Coastal labor in China now is more expensive than in Mexico and Brazil.
Of course, Lynk & CO will not be the first made-in-China car on American streets. The $37,000 Volvo S60 arrived first in 2015, followed shortly by the $44,000 Buick Envision.
Who could have imagined a day when Americans would be paying $40,000 for China-built vehicles? Well, here we are.
Apologies, American discount shoppers. Lynk & CO is the new — if unanticipated — face of China’s auto industry going global.
The article “The cheap Chinese cars aren’t coming” originally appeared on autonews.com
Lynk & CO aims to succeed in America by acting like a global mobility company.
Consumers will have the option to order Lynk & CO cars through a subscription model, and they can share the vehicle with others by using an app on a smartphone. Lynk & CO products will be sold directly online and through company-owned stores.

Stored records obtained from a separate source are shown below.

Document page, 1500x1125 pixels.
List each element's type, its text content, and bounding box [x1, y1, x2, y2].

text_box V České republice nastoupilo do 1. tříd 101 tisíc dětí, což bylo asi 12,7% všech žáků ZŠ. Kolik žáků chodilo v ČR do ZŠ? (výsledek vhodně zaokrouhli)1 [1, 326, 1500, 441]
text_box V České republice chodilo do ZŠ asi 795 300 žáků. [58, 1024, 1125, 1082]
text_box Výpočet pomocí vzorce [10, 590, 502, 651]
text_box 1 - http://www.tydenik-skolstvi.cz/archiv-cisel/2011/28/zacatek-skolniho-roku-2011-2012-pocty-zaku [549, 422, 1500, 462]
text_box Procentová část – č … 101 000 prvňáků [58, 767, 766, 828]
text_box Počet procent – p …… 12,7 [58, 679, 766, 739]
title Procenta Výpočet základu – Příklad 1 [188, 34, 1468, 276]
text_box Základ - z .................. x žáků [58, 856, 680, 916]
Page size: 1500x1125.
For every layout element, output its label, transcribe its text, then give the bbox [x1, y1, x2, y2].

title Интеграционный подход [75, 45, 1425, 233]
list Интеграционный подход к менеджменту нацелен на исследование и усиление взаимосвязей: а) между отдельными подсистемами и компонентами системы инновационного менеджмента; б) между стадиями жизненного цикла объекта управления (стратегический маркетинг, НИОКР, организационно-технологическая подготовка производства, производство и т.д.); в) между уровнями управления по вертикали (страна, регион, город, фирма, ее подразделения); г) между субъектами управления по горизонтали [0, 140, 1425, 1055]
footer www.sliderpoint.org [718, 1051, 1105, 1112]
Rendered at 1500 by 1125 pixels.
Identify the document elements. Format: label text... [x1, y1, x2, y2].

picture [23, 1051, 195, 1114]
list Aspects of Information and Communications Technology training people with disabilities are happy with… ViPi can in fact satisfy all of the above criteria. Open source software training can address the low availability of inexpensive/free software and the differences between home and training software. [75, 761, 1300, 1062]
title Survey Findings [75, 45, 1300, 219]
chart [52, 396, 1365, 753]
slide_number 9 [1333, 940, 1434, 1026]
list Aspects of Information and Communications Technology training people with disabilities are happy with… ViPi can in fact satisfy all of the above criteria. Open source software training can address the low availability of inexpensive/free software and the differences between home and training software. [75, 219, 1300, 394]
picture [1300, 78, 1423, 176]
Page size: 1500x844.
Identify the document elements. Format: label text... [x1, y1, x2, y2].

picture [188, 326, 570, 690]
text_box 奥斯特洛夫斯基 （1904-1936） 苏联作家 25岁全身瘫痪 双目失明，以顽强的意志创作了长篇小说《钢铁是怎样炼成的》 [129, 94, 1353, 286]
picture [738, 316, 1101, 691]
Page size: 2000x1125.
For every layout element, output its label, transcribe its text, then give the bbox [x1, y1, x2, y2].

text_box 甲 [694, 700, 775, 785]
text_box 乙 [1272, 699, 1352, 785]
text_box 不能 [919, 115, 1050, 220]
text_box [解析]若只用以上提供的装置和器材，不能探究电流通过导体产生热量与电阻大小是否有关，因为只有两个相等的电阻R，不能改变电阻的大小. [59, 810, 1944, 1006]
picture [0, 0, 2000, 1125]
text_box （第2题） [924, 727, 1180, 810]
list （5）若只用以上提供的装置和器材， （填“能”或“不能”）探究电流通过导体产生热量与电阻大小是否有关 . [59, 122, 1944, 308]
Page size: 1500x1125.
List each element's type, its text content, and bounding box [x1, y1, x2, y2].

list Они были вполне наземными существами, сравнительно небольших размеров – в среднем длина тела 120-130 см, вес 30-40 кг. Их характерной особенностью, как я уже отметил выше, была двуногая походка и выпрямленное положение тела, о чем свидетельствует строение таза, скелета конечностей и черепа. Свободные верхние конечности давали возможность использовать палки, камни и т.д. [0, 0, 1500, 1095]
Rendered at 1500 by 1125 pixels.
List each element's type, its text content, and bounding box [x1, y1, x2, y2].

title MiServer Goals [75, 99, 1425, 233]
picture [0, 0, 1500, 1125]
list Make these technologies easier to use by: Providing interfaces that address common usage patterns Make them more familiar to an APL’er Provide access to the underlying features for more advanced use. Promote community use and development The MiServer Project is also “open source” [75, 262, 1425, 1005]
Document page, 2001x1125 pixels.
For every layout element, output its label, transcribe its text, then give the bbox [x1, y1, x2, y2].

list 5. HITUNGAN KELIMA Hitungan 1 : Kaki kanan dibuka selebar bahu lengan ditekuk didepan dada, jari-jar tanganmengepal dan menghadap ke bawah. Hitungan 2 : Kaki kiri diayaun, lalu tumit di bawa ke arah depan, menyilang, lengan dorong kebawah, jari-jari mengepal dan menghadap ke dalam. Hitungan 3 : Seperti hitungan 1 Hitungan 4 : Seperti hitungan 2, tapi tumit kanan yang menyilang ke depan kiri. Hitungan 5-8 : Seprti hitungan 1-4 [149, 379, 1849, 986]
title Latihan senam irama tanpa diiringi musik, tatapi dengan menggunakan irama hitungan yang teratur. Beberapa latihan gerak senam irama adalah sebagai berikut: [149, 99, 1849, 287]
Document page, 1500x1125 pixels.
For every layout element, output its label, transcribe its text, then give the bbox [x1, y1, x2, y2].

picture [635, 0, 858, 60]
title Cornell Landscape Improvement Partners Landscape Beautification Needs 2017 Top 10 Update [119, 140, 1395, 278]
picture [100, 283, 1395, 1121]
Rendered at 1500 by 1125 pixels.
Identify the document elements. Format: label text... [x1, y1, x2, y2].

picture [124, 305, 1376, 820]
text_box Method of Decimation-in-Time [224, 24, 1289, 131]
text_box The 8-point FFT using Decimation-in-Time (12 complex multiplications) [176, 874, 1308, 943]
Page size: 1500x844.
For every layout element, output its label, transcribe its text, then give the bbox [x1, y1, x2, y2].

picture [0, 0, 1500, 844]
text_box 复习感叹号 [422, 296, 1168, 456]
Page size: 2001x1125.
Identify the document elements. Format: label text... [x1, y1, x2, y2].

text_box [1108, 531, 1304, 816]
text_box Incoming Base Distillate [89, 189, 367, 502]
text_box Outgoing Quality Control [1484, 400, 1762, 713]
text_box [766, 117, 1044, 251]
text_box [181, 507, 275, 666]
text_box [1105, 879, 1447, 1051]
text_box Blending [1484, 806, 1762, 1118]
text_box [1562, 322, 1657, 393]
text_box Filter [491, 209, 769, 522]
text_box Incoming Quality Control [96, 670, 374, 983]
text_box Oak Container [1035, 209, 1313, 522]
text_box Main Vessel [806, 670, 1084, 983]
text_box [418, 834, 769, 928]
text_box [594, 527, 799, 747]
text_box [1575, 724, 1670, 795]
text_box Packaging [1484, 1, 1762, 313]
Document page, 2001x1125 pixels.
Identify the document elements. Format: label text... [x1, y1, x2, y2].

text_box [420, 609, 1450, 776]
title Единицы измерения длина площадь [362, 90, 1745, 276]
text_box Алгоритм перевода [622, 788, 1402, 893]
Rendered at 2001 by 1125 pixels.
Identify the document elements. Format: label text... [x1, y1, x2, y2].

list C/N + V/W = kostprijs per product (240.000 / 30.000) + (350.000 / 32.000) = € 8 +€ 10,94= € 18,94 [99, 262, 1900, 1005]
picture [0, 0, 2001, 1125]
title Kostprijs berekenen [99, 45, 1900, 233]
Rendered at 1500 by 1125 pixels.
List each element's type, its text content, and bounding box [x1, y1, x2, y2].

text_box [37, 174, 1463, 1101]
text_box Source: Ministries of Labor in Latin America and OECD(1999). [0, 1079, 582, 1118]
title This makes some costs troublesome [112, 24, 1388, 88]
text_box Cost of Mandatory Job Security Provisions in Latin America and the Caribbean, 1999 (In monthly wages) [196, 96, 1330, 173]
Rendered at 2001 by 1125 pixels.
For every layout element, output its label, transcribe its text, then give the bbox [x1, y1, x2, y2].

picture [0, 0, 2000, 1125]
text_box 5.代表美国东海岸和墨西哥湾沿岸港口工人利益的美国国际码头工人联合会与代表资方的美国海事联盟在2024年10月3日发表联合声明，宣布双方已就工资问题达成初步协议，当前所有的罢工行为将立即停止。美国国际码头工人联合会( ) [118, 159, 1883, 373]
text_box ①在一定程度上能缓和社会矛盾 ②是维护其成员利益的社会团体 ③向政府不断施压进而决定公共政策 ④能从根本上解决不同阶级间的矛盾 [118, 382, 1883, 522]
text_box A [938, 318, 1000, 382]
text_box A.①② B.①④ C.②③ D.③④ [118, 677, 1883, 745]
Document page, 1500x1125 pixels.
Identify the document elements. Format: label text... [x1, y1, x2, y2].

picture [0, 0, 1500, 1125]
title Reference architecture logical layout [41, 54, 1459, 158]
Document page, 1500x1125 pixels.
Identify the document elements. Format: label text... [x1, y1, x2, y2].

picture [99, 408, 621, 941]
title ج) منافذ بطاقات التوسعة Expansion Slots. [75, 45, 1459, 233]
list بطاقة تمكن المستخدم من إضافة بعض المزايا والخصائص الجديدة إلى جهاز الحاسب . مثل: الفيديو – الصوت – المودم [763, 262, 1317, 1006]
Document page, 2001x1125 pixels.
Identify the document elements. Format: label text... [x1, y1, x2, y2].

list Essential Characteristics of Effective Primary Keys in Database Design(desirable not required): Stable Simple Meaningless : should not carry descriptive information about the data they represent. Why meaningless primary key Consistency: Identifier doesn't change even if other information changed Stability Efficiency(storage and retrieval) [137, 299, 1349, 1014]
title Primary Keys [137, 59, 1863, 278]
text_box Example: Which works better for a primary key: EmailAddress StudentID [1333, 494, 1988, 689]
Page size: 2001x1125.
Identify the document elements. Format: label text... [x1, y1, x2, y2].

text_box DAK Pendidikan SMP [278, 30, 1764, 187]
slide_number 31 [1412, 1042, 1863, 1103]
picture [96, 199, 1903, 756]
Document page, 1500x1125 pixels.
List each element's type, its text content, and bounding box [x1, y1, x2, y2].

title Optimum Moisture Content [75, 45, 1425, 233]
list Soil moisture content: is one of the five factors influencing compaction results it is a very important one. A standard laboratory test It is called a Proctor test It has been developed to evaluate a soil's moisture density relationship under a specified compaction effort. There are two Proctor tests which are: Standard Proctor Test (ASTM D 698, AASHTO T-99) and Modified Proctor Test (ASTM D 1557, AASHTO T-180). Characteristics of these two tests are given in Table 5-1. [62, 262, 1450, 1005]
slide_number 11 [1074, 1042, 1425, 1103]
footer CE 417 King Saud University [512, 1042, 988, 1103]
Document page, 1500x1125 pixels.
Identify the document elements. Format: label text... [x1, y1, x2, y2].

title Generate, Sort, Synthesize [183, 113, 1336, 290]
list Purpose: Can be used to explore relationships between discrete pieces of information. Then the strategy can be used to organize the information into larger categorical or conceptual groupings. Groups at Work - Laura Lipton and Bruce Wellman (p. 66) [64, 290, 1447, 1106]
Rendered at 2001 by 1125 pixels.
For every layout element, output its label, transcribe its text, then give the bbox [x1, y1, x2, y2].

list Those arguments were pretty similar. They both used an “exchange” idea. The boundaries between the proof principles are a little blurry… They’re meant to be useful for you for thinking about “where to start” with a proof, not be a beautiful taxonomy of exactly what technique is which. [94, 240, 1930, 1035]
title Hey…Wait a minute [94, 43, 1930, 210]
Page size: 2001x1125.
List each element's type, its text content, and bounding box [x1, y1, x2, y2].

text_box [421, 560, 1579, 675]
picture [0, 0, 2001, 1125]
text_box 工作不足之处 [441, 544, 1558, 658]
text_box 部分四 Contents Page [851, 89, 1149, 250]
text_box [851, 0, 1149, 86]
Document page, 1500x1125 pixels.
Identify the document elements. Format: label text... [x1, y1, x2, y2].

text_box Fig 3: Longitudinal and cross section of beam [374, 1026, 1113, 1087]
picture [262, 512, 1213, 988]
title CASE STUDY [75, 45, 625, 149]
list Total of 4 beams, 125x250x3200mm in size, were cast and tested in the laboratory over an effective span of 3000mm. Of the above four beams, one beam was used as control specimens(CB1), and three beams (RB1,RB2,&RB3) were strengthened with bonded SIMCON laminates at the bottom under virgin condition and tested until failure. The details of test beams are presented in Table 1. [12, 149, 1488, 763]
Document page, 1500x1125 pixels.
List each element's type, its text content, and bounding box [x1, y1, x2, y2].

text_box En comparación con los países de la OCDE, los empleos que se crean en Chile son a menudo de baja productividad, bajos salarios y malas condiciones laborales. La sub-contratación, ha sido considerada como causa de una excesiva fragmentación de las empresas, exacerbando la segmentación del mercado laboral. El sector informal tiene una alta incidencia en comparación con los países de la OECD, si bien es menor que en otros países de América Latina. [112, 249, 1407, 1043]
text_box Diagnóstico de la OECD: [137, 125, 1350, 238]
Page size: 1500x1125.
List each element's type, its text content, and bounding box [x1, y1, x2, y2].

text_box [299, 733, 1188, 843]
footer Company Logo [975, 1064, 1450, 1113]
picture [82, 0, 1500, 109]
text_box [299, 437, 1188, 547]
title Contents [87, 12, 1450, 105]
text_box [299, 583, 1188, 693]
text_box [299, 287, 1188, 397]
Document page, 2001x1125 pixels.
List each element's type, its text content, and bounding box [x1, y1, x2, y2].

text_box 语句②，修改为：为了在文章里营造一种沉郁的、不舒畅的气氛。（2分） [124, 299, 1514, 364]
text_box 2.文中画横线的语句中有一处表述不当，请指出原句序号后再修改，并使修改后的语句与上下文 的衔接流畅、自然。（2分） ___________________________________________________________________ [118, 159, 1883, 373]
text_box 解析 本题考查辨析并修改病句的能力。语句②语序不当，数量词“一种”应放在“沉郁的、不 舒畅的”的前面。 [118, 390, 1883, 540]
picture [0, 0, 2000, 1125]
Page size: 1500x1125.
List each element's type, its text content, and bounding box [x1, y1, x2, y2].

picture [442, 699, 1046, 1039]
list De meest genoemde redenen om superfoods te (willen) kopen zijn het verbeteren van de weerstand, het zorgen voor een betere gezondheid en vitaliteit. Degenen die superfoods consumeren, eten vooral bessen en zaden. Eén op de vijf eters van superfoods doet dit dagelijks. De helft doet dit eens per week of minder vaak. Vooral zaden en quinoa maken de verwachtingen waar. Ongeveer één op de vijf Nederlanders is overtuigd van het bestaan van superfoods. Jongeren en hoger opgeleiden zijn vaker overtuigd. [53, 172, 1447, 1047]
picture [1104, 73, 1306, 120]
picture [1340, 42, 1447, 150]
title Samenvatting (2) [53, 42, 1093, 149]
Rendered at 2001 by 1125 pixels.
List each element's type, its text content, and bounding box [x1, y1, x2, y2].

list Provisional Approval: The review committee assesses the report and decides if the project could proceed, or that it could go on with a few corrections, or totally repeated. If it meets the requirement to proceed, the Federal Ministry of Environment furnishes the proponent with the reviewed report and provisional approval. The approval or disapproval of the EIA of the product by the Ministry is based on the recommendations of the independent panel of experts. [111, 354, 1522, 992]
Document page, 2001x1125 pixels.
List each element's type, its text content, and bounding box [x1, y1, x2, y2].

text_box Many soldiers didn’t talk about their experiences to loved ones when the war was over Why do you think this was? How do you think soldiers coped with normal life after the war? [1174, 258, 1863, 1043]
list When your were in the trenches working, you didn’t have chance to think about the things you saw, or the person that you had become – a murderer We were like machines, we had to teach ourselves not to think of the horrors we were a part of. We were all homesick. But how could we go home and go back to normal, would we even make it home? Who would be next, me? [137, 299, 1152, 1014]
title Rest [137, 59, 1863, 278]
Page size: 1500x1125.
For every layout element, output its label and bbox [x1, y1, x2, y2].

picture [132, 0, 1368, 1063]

But wait, not so fast, where did Lynk & CO come from? What about product quality? And how about that name?
Let’s go back to 2010. China’s Geely Automotive buys Volvo and quickly sets up a tech center in Gothenberg, Sweden. Some 1,700 European and Chinese engineers swear allegiance to a secret mission: Build a vehicle that blends Volvo design strengths with highly competitive Chinese engineering costs.
Last October, I attended the Lynk & CO global brand launch event in Berlin to see the product firsthand.
Lynk & CO’s first model, the 01 crossover, was developed from Volvo’s compact modular architecture. Presto: With the 01 model, you get a Volvo V40 in a more affordable package. This is precisely the same shared platform strategy pursued so successfully by Volkswagen and Audi.